Mono Lake Paleoshoreline Mapping
Students complete a series of geology, geomorphology, hydrology, and botany field exercises at a field site near the north shore of Mono Lake to generate interpretations of the lake through time. The Mono Lake paleoshoreline activity is an illustration of lake level changes and other geologic events by interpreting the depositional environments of a preserved sequence of paleoshoreline sediments.
This activity is part of the Mono North Synthesis Project in conjunction with the following activities.
- Characterize grain size, grain shape, sorting, color, composition, induration/resistance, and sedimentary structures of layers of sediment in a road/stream cut deposit.
- Illustrate changes in sediment characteristics and the thickness of each distinct layer in a stratigraphic column.
Higher Order Thinking Skills Goals:
- Interpret the depositional environment of a preserved sequence of sediments by making detailed field observations.
- Use field data to compare paleoshoreline and modern shoreline stratigraphy.
Context for Use
This activity was completed during the 2-week summer E-STEM Field Course with ~20 undergraduate students interested in environmental science.
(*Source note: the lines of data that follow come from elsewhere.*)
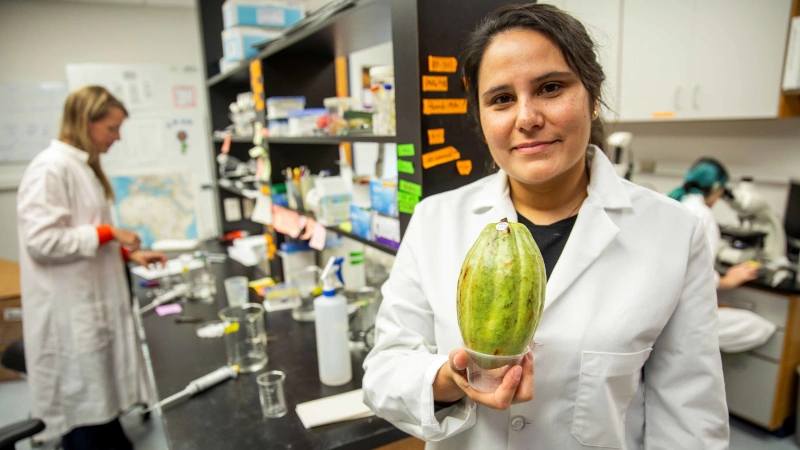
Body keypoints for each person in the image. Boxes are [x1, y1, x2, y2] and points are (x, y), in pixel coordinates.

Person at [362, 4, 728, 449]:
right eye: (501, 99)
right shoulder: (435, 220)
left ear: (593, 97)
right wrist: (450, 378)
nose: (526, 117)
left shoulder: (674, 232)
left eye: (550, 88)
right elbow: (383, 374)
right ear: (480, 115)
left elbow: (690, 418)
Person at [17, 85, 167, 449]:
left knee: (102, 404)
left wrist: (127, 255)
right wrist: (107, 231)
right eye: (111, 129)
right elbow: (43, 242)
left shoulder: (81, 167)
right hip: (71, 317)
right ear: (86, 122)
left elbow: (78, 241)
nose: (116, 139)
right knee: (84, 410)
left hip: (91, 307)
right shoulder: (50, 169)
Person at [669, 158, 776, 352]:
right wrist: (727, 281)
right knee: (763, 327)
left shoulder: (671, 202)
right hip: (679, 317)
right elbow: (699, 277)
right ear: (718, 188)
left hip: (665, 307)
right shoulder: (702, 215)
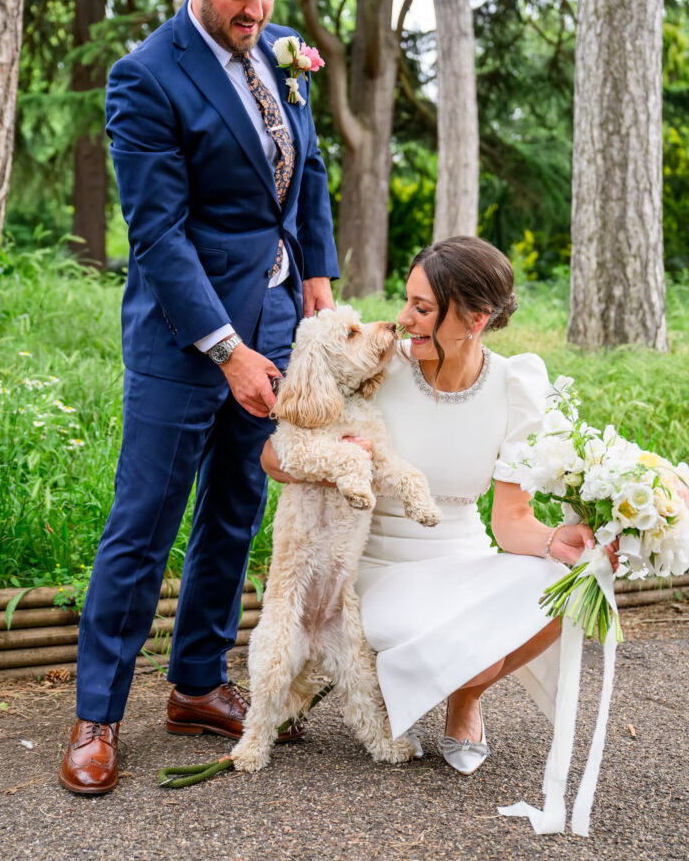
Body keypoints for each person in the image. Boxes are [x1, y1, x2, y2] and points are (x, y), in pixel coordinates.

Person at [59, 0, 338, 795]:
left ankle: (193, 685)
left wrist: (317, 286)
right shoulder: (146, 76)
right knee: (143, 525)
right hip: (188, 342)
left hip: (277, 322)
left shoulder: (281, 48)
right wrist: (228, 350)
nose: (256, 12)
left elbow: (308, 170)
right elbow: (160, 235)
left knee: (235, 511)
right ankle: (96, 712)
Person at [262, 236, 617, 775]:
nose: (403, 319)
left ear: (475, 320)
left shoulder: (515, 385)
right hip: (378, 566)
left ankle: (466, 699)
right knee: (476, 647)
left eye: (422, 308)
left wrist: (554, 542)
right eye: (408, 301)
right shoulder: (381, 363)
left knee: (574, 584)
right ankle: (447, 680)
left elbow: (511, 522)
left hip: (465, 559)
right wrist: (335, 457)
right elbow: (273, 454)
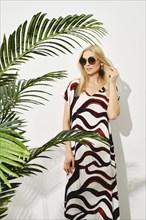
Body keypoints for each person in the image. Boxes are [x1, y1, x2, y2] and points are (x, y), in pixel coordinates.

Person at [63, 44, 120, 220]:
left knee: (102, 207)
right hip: (79, 156)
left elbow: (113, 115)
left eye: (91, 60)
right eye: (83, 60)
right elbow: (66, 123)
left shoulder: (109, 89)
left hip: (102, 158)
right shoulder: (74, 87)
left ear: (100, 62)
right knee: (77, 205)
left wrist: (112, 83)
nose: (87, 64)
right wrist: (68, 152)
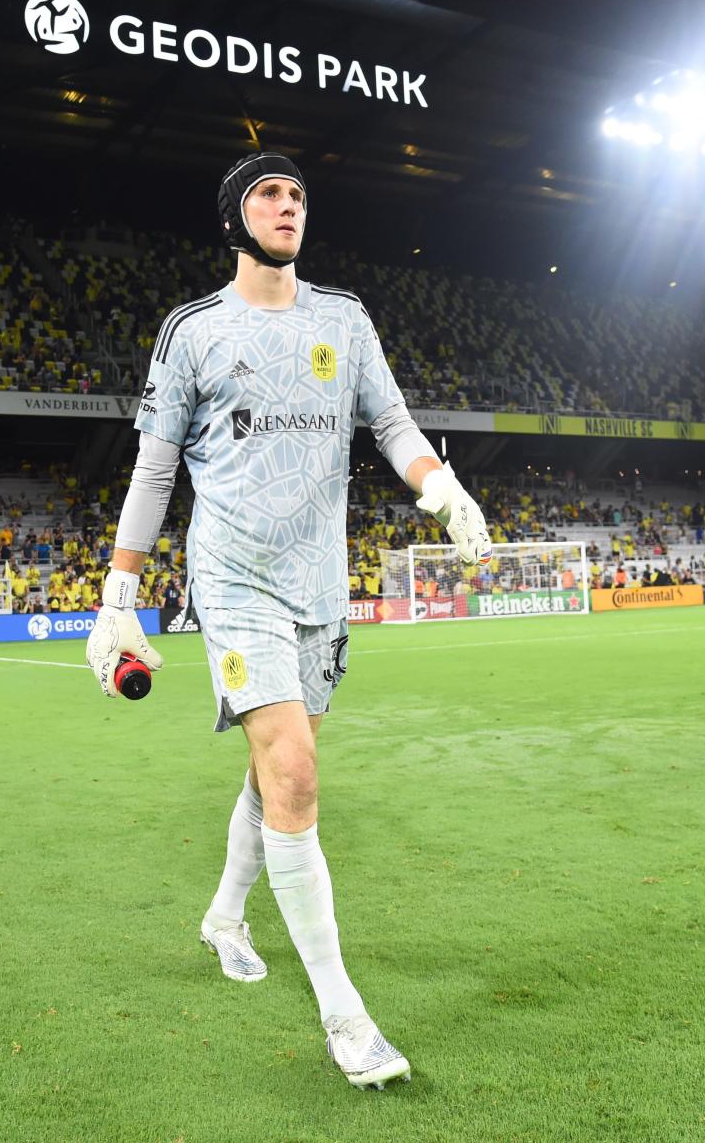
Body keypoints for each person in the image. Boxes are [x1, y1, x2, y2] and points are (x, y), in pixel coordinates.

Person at [85, 152, 492, 1091]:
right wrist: (119, 589)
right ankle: (346, 1018)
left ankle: (225, 914)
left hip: (319, 585)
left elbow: (391, 423)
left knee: (273, 764)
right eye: (269, 193)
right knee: (297, 772)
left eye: (298, 194)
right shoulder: (192, 332)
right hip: (231, 578)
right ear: (234, 216)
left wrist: (444, 489)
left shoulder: (342, 321)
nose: (288, 205)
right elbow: (153, 470)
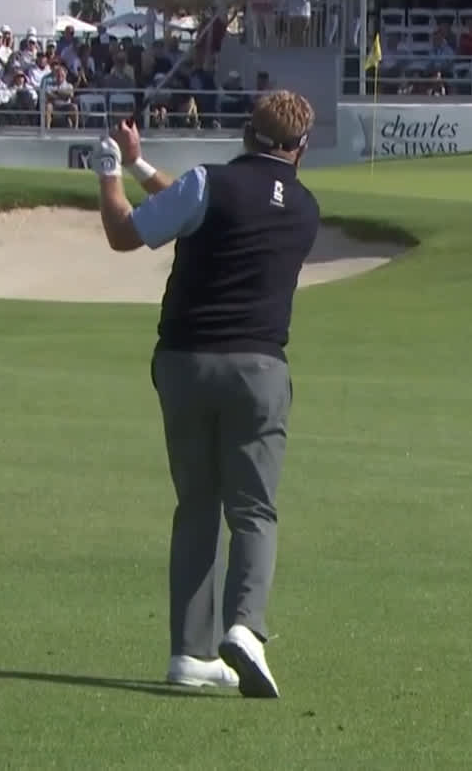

Prerequisite Skills and Concepts:
Prior to beginning their work, students should be given an overview of the field site (i.e., they will be looking at paleoshoreline and lake deposits) and asked to think about the types of sediments that one would expect in this type of environment. They should also have an understanding of how to observe and measure layers (in this case, layers of sediment) the characteristics of each layer that need to be recorded, and how to record them systematically in their field notebook so that they have adequate data to construct their office stratigraphic column. This activity works best if this is not the first stratigraphic section that a student is making. Students in this course had already visited this field site once and had made a soil profile at the SSCZO and at Little Poleta. In the context of the E-STEM course, we implemented this activity after the Walker Lake moraine mapping and Panum Crater geomorphic mapping projects and as part of the final field project.
How the Activity is Situated in the Course:
This activity follows an overview of Mono Basin and viewing shoreline features from a distance and is run simultaneously with the Mono Lake Geomorphic Mapping and Botanical Transects. Each ~2-3 hour activity was run as a station that students rotated through throughout the day. The order does not matter. The field notes from this activity will be used to compare paleoshoreline stratigraphy with modern shoreline stratigraphy. View the E-STEM field course timeline for more information about how this activity is situated in the course.
Description and Teaching Materials
The necessary materials:
- printed image of road cut
- tracing paper or vellum paper
- colored pencils
- rock hammer
- hand lens
- Brunton compass
- rulers (a sedimentary grain size card works well)
- aerial image of the region MonoNorthMaps.pdf (Acrobat (PDF) 8.9MB Jun15 20)
Teaching Notes and Tips
There is no shade at this outcrop. We used Easy-ups adjacent to the outcrop to provide students with periodic respite from the sun. This outcrop is poorly indurated at best. Physical contact with the outcrop will be disastrous to its preservation, so it is important to supervise students and ensure that they are not touching the outcrop. This can be especially challenging for students who are used to working with soils and value tactile observations, but it isn't possible at this field site.
Some students recognized several layers whose color was anomalous compared to most of the other layers in the section. These are volcanic ash layers and an important part of the geologic history of the Mono Basin. It may be useful in the introduction to the field area to remind students that volcanic ash can be deposited in lakes as well!
This stratigraphic section is extremely tedious because there are dozens of layers, and many are only a few millimeters thick. It was helpful to have students visit this field site twice and refine their initial measurements during the second visit. We also instructed students to look for patterns/cyclicity in the layers and note when layers repeated for simplicity in their field notes. (For example, if a student meticulously described a particular layer and then saw a layer with the same characteristics 15 cm up-section, perhaps they designated that layer "layer A" and noted layer A every time they saw it, rather than describing it in detail each time.